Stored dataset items
----------------

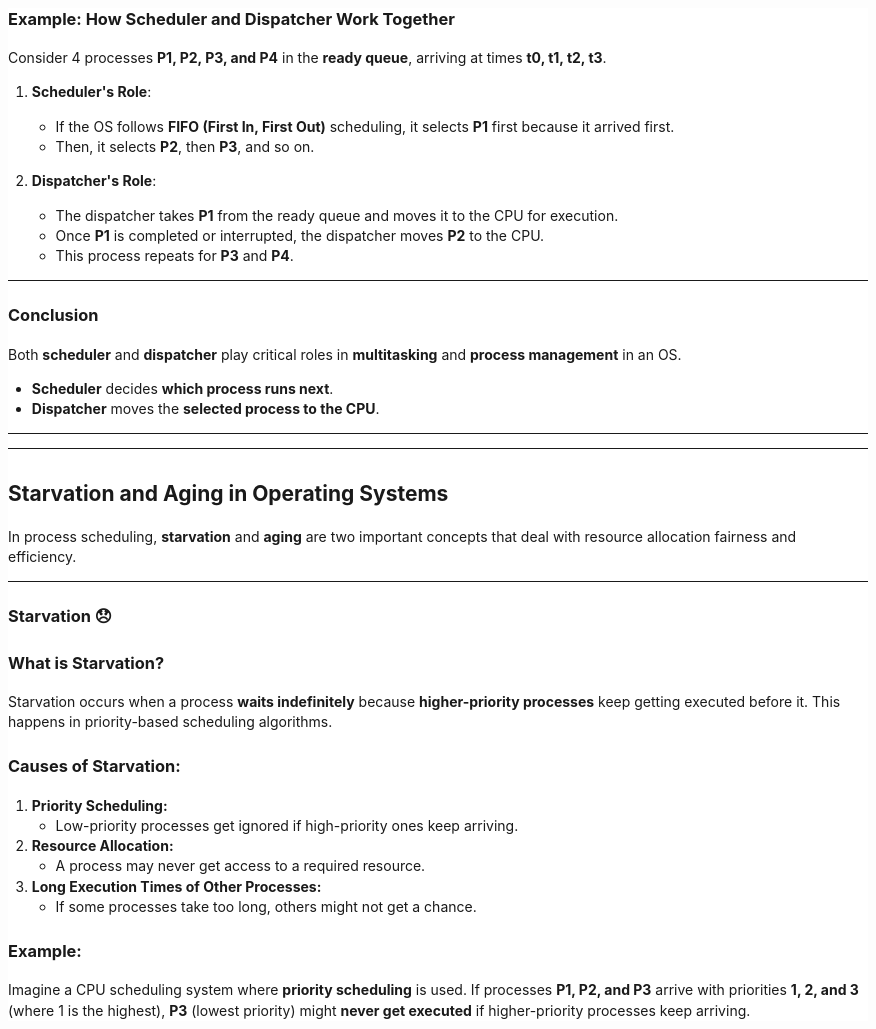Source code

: ### **Example: How Scheduler and Dispatcher Work Together**  

Consider 4 processes **P1, P2, P3, and P4** in the **ready queue**, arriving at times **t0, t1, t2, t3**.  

1. **Scheduler's Role**:  
   - If the OS follows **FIFO (First In, First Out)** scheduling, it selects **P1** first because it arrived first.  
   - Then, it selects **P2**, then **P3**, and so on.  

2. **Dispatcher's Role**:  
   - The dispatcher takes **P1** from the ready queue and moves it to the CPU for execution.  
   - Once **P1** is completed or interrupted, the dispatcher moves **P2** to the CPU.  
   - This process repeats for **P3** and **P4**.  

---

### **Conclusion**  

Both **scheduler** and **dispatcher** play critical roles in **multitasking** and **process management** in an OS.  

- **Scheduler** decides **which process runs next**.  
- **Dispatcher** moves the **selected process to the CPU**.  

---
---

## **Starvation and Aging in Operating Systems**  

In process scheduling, **starvation** and **aging** are two important concepts that deal with resource allocation fairness and efficiency.  

---

### **Starvation** 😞  

### **What is Starvation?**  
Starvation occurs when a process **waits indefinitely** because **higher-priority processes** keep getting executed before it. This happens in priority-based scheduling algorithms.  

### **Causes of Starvation:**  
1. **Priority Scheduling:**  
   - Low-priority processes get ignored if high-priority ones keep arriving.  
2. **Resource Allocation:**  
   - A process may never get access to a required resource.  
3. **Long Execution Times of Other Processes:**  
   - If some processes take too long, others might not get a chance.  

### **Example:**  
Imagine a CPU scheduling system where **priority scheduling** is used. If processes **P1, P2, and P3** arrive with priorities **1, 2, and 3** (where 1 is the highest), **P3** (lowest priority) might **never get executed** if higher-priority processes keep arriving.  
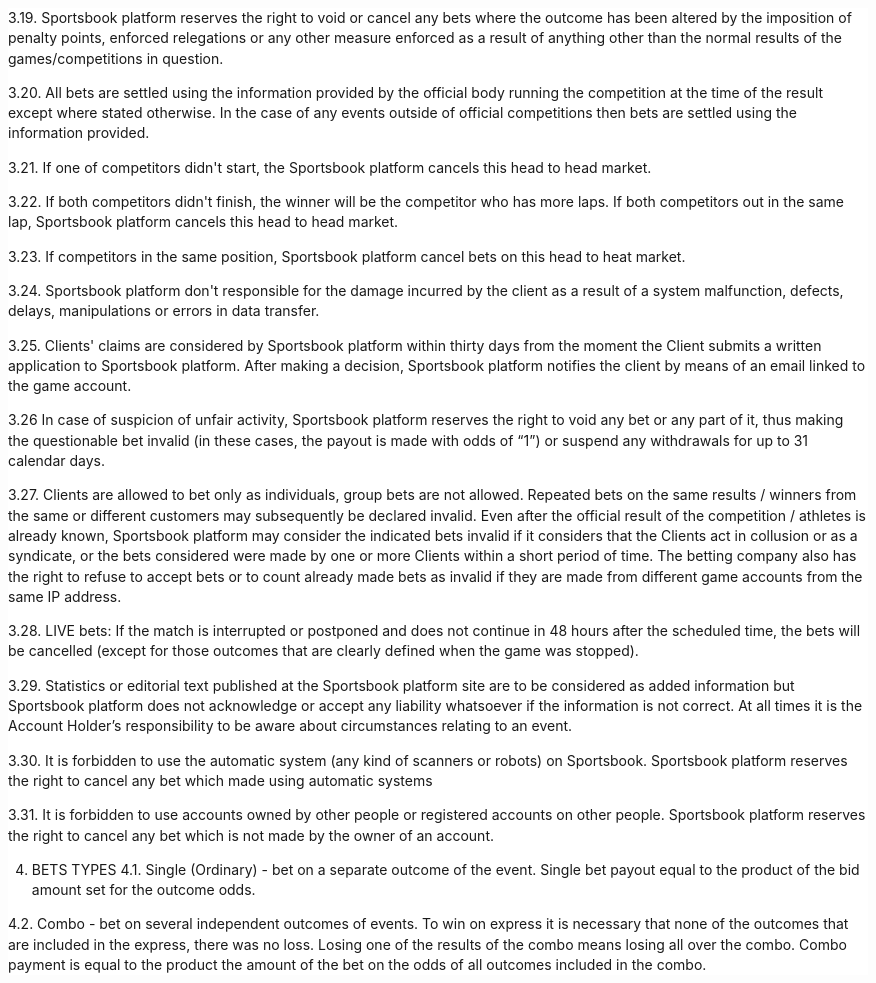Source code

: 3.19. Sportsbook platform reserves the right to void or cancel any bets where the outcome has been altered by the imposition of penalty points, enforced relegations or any other measure enforced as a result of anything other than the normal results of the games/competitions in question.

3.20. All bets are settled using the information provided by the official body running the competition at the time of the result except where stated otherwise. In the case of any events outside of official competitions then bets are settled using the information provided.

3.21. If one of competitors didn't start, the Sportsbook platform cancels this head to head market.

3.22. If both competitors didn't finish, the winner will be the competitor who has more laps. If both competitors out in the same lap, Sportsbook platform cancels this head to head market.

3.23. If competitors in the same position, Sportsbook platform cancel bets on this head to heat market.

3.24. Sportsbook platform don't responsible for the damage incurred by the client as a result of a system malfunction, defects, delays, manipulations or errors in data transfer.

3.25. Clients' claims are considered by Sportsbook platform within thirty days from the moment the Client submits a written application to Sportsbook platform. After making a decision, Sportsbook platform notifies the client by means of an email linked to the game account.

3.26 In case of suspicion of unfair activity, Sportsbook platform reserves the right to void any bet or any part of it, thus making the questionable bet invalid (in these cases, the payout is made with odds of “1”) or suspend any withdrawals for up to 31 calendar days.

3.27. Clients are allowed to bet only as individuals, group bets are not allowed. Repeated bets on the same results / winners from the same or different customers may subsequently be declared invalid. Even after the official result of the competition / athletes is already known, Sportsbook platform may consider the indicated bets invalid if it considers that the Clients act in collusion or as a syndicate, or the bets considered were made by one or more Clients within a short period of time. The betting company also has the right to refuse to accept bets or to count already made bets as invalid if they are made from different game accounts from the same IP address.

3.28. LIVE bets: If the match is interrupted or postponed and does not continue in 48 hours after the scheduled time, the bets will be cancelled (except for those outcomes that are clearly defined when the game was stopped).

3.29. Statistics or editorial text published at the Sportsbook platform site are to be considered as added information but Sportsbook platform does not acknowledge or accept any liability whatsoever if the information is not correct. At all times it is the Account Holder’s responsibility to be aware about circumstances relating to an event.

3.30. It is forbidden to use the automatic system (any kind of scanners or robots) on Sportsbook. Sportsbook platform reserves the right to cancel any bet which made using automatic systems

3.31. It is forbidden to use accounts owned by other people or registered accounts on other people. Sportsbook platform reserves the right to cancel any bet which is not made by the owner of an account.

4. BETS TYPES 4.1. Single (Ordinary) - bet on a separate outcome of the event. Single bet payout equal to the product of the bid amount set for the outcome odds.

4.2. Combo - bet on several independent outcomes of events. To win on express it is necessary that none of the outcomes that are included in the express, there was no loss. Losing one of the results of the combo means losing all over the combo. Combo payment is equal to the product the amount of the bet on the odds of all outcomes included in the combo.
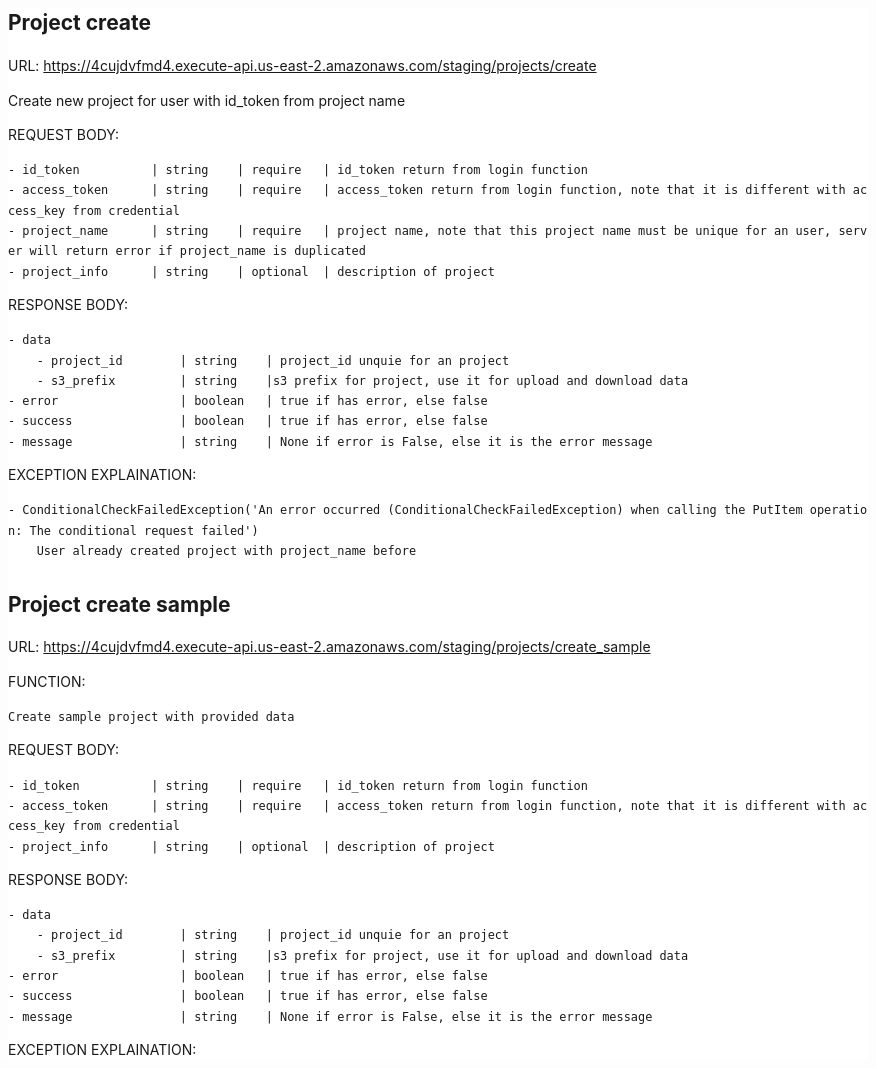 

## Project create
URL: https://4cujdvfmd4.execute-api.us-east-2.amazonaws.com/staging/projects/create

Create new project for user with id_token from project name

REQUEST BODY:

    - id_token          | string    | require   | id_token return from login function
    - access_token      | string    | require   | access_token return from login function, note that it is different with access_key from credential
    - project_name      | string    | require   | project name, note that this project name must be unique for an user, server will return error if project_name is duplicated
    - project_info      | string    | optional  | description of project

RESPONSE BODY:

    - data
        - project_id        | string    | project_id unquie for an project
        - s3_prefix         | string    |s3 prefix for project, use it for upload and download data
    - error                 | boolean   | true if has error, else false
    - success               | boolean   | true if has error, else false
    - message               | string    | None if error is False, else it is the error message

EXCEPTION EXPLAINATION:

    - ConditionalCheckFailedException('An error occurred (ConditionalCheckFailedException) when calling the PutItem operation: The conditional request failed')
        User already created project with project_name before


## Project create sample
URL: https://4cujdvfmd4.execute-api.us-east-2.amazonaws.com/staging/projects/create_sample

FUNCTION:

    Create sample project with provided data

REQUEST BODY:

    - id_token          | string    | require   | id_token return from login function
    - access_token      | string    | require   | access_token return from login function, note that it is different with access_key from credential
    - project_info      | string    | optional  | description of project

RESPONSE BODY:

    - data
        - project_id        | string    | project_id unquie for an project
        - s3_prefix         | string    |s3 prefix for project, use it for upload and download data
    - error                 | boolean   | true if has error, else false
    - success               | boolean   | true if has error, else false
    - message               | string    | None if error is False, else it is the error message

EXCEPTION EXPLAINATION:
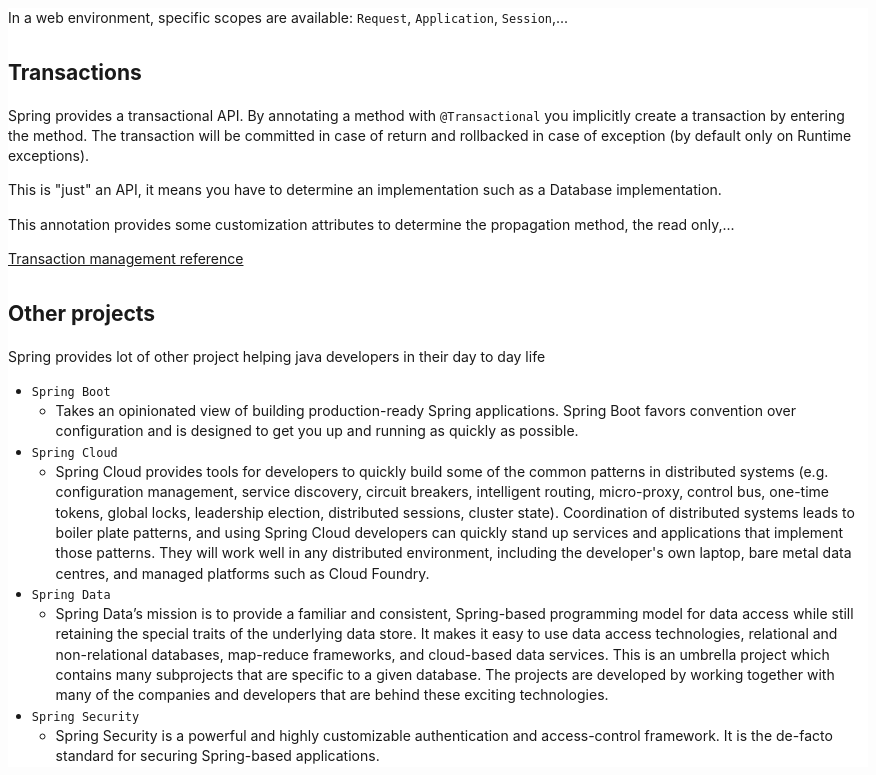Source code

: In a web environment, specific scopes are available: `Request`, `Application`, `Session`,... 

## Transactions

Spring provides a transactional API. By annotating a method with `@Transactional` you implicitly create a transaction
by entering the method. The transaction will be committed in case of return and rollbacked in case of exception (by default
only on Runtime exceptions).

This is "just" an API, it means you have to determine an implementation such as a Database implementation.
 
This annotation provides some customization attributes to determine the propagation method, the read only,...
 
[Transaction management reference](http://docs.spring.io/spring-framework/docs/4.2.x/spring-framework-reference/html/transaction.html)


## Other projects

Spring provides lot of other project helping java developers in their day to day life

* `Spring Boot`
  * Takes an opinionated view of building production-ready Spring applications. Spring Boot favors convention over configuration 
  and is designed to get you up and running as quickly as possible.
* `Spring Cloud`
  * Spring Cloud provides tools for developers to quickly build some of the common patterns in distributed systems 
  (e.g. configuration management, service discovery, circuit breakers, intelligent routing, micro-proxy, control bus, 
  one-time tokens, global locks, leadership election, distributed sessions, cluster state). Coordination of distributed 
  systems leads to boiler plate patterns, and using Spring Cloud developers can quickly stand up services and applications 
  that implement those patterns. They will work well in any distributed environment, including the developer's own laptop, 
  bare metal data centres, and managed platforms such as Cloud Foundry.
* `Spring Data`
  * Spring Data’s mission is to provide a familiar and consistent, Spring-based programming model for data access while still
   retaining the special traits of the underlying data store. It makes it easy to use data access technologies, relational 
   and non-relational databases, map-reduce frameworks, and cloud-based data services. This is an umbrella project which 
   contains many subprojects that are specific to a given database. The projects are developed by working together with 
   many of the companies and developers that are behind these exciting technologies.
* `Spring Security`
  * Spring Security is a powerful and highly customizable authentication and access-control framework. It is the de-facto 
  standard for securing Spring-based applications.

----------------

*Job item*. Could you reproduce the material above word for word, leaving out the pictures?

*Output of the exercise*.
Source code

: ### **Example: How Scheduler and Dispatcher Work Together**  

Consider 4 processes **P1, P2, P3, and P4** in the **ready queue**, arriving at times **t0, t1, t2, t3**.  

1. **Scheduler's Role**:  
   - If the OS follows **FIFO (First In, First Out)** scheduling, it selects **P1** first because it arrived first.  
   - Then, it selects **P2**, then **P3**, and so on.  

2. **Dispatcher's Role**:  
   - The dispatcher takes **P1** from the ready queue and moves it to the CPU for execution.  
   - Once **P1** is completed or interrupted, the dispatcher moves **P2** to the CPU.  
   - This process repeats for **P3** and **P4**.  

---

### **Conclusion**  

Both **scheduler** and **dispatcher** play critical roles in **multitasking** and **process management** in an OS.  

- **Scheduler** decides **which process runs next**.  
- **Dispatcher** moves the **selected process to the CPU**.  

---
---

## **Starvation and Aging in Operating Systems**  

In process scheduling, **starvation** and **aging** are two important concepts that deal with resource allocation fairness and efficiency.  

---

### **Starvation** 😞  

### **What is Starvation?**  
Starvation occurs when a process **waits indefinitely** because **higher-priority processes** keep getting executed before it. This happens in priority-based scheduling algorithms.  

### **Causes of Starvation:**  
1. **Priority Scheduling:**  
   - Low-priority processes get ignored if high-priority ones keep arriving.  
2. **Resource Allocation:**  
   - A process may never get access to a required resource.  
3. **Long Execution Times of Other Processes:**  
   - If some processes take too long, others might not get a chance.  

### **Example:**  
Imagine a CPU scheduling system where **priority scheduling** is used. If processes **P1, P2, and P3** arrive with priorities **1, 2, and 3** (where 1 is the highest), **P3** (lowest priority) might **never get executed** if higher-priority processes keep arriving.  
Source code

: 3.19. Sportsbook platform reserves the right to void or cancel any bets where the outcome has been altered by the imposition of penalty points, enforced relegations or any other measure enforced as a result of anything other than the normal results of the games/competitions in question.

3.20. All bets are settled using the information provided by the official body running the competition at the time of the result except where stated otherwise. In the case of any events outside of official competitions then bets are settled using the information provided.

3.21. If one of competitors didn't start, the Sportsbook platform cancels this head to head market.

3.22. If both competitors didn't finish, the winner will be the competitor who has more laps. If both competitors out in the same lap, Sportsbook platform cancels this head to head market.

3.23. If competitors in the same position, Sportsbook platform cancel bets on this head to heat market.

3.24. Sportsbook platform don't responsible for the damage incurred by the client as a result of a system malfunction, defects, delays, manipulations or errors in data transfer.

3.25. Clients' claims are considered by Sportsbook platform within thirty days from the moment the Client submits a written application to Sportsbook platform. After making a decision, Sportsbook platform notifies the client by means of an email linked to the game account.

3.26 In case of suspicion of unfair activity, Sportsbook platform reserves the right to void any bet or any part of it, thus making the questionable bet invalid (in these cases, the payout is made with odds of “1”) or suspend any withdrawals for up to 31 calendar days.

3.27. Clients are allowed to bet only as individuals, group bets are not allowed. Repeated bets on the same results / winners from the same or different customers may subsequently be declared invalid. Even after the official result of the competition / athletes is already known, Sportsbook platform may consider the indicated bets invalid if it considers that the Clients act in collusion or as a syndicate, or the bets considered were made by one or more Clients within a short period of time. The betting company also has the right to refuse to accept bets or to count already made bets as invalid if they are made from different game accounts from the same IP address.

3.28. LIVE bets: If the match is interrupted or postponed and does not continue in 48 hours after the scheduled time, the bets will be cancelled (except for those outcomes that are clearly defined when the game was stopped).

3.29. Statistics or editorial text published at the Sportsbook platform site are to be considered as added information but Sportsbook platform does not acknowledge or accept any liability whatsoever if the information is not correct. At all times it is the Account Holder’s responsibility to be aware about circumstances relating to an event.

3.30. It is forbidden to use the automatic system (any kind of scanners or robots) on Sportsbook. Sportsbook platform reserves the right to cancel any bet which made using automatic systems

3.31. It is forbidden to use accounts owned by other people or registered accounts on other people. Sportsbook platform reserves the right to cancel any bet which is not made by the owner of an account.

4. BETS TYPES 4.1. Single (Ordinary) - bet on a separate outcome of the event. Single bet payout equal to the product of the bid amount set for the outcome odds.

4.2. Combo - bet on several independent outcomes of events. To win on express it is necessary that none of the outcomes that are included in the express, there was no loss. Losing one of the results of the combo means losing all over the combo. Combo payment is equal to the product the amount of the bet on the odds of all outcomes included in the combo.

## Project create
URL: https://4cujdvfmd4.execute-api.us-east-2.amazonaws.com/staging/projects/create

Create new project for user with id_token from project name

REQUEST BODY:

    - id_token          | string    | require   | id_token return from login function
    - access_token      | string    | require   | access_token return from login function, note that it is different with access_key from credential
    - project_name      | string    | require   | project name, note that this project name must be unique for an user, server will return error if project_name is duplicated
    - project_info      | string    | optional  | description of project

RESPONSE BODY:

    - data
        - project_id        | string    | project_id unquie for an project
        - s3_prefix         | string    |s3 prefix for project, use it for upload and download data
    - error                 | boolean   | true if has error, else false
    - success               | boolean   | true if has error, else false
    - message               | string    | None if error is False, else it is the error message

EXCEPTION EXPLAINATION:

    - ConditionalCheckFailedException('An error occurred (ConditionalCheckFailedException) when calling the PutItem operation: The conditional request failed')
        User already created project with project_name before


## Project create sample
URL: https://4cujdvfmd4.execute-api.us-east-2.amazonaws.com/staging/projects/create_sample

FUNCTION:

    Create sample project with provided data

REQUEST BODY:

    - id_token          | string    | require   | id_token return from login function
    - access_token      | string    | require   | access_token return from login function, note that it is different with access_key from credential
    - project_info      | string    | optional  | description of project

RESPONSE BODY:

    - data
        - project_id        | string    | project_id unquie for an project
        - s3_prefix         | string    |s3 prefix for project, use it for upload and download data
    - error                 | boolean   | true if has error, else false
    - success               | boolean   | true if has error, else false
    - message               | string    | None if error is False, else it is the error message

EXCEPTION EXPLAINATION:
Source code

: In a web environment, specific scopes are available: `Request`, `Application`, `Session`,... 

## Transactions

Spring provides a transactional API. By annotating a method with `@Transactional` you implicitly create a transaction
by entering the method. The transaction will be committed in case of return and rollbacked in case of exception (by default
only on Runtime exceptions).

This is "just" an API, it means you have to determine an implementation such as a Database implementation.
 
This annotation provides some customization attributes to determine the propagation method, the read only,...
 
[Transaction management reference](http://docs.spring.io/spring-framework/docs/4.2.x/spring-framework-reference/html/transaction.html)


## Other projects

Spring provides lot of other project helping java developers in their day to day life

* `Spring Boot`
  * Takes an opinionated view of building production-ready Spring applications. Spring Boot favors convention over configuration 
  and is designed to get you up and running as quickly as possible.
* `Spring Cloud`
  * Spring Cloud provides tools for developers to quickly build some of the common patterns in distributed systems 
  (e.g. configuration management, service discovery, circuit breakers, intelligent routing, micro-proxy, control bus, 
  one-time tokens, global locks, leadership election, distributed sessions, cluster state). Coordination of distributed 
  systems leads to boiler plate patterns, and using Spring Cloud developers can quickly stand up services and applications 
  that implement those patterns. They will work well in any distributed environment, including the developer's own laptop, 
  bare metal data centres, and managed platforms such as Cloud Foundry.
* `Spring Data`
  * Spring Data’s mission is to provide a familiar and consistent, Spring-based programming model for data access while still
   retaining the special traits of the underlying data store. It makes it easy to use data access technologies, relational 
   and non-relational databases, map-reduce frameworks, and cloud-based data services. This is an umbrella project which 
   contains many subprojects that are specific to a given database. The projects are developed by working together with 
   many of the companies and developers that are behind these exciting technologies.
* `Spring Security`
  * Spring Security is a powerful and highly customizable authentication and access-control framework. It is the de-facto 
  standard for securing Spring-based applications.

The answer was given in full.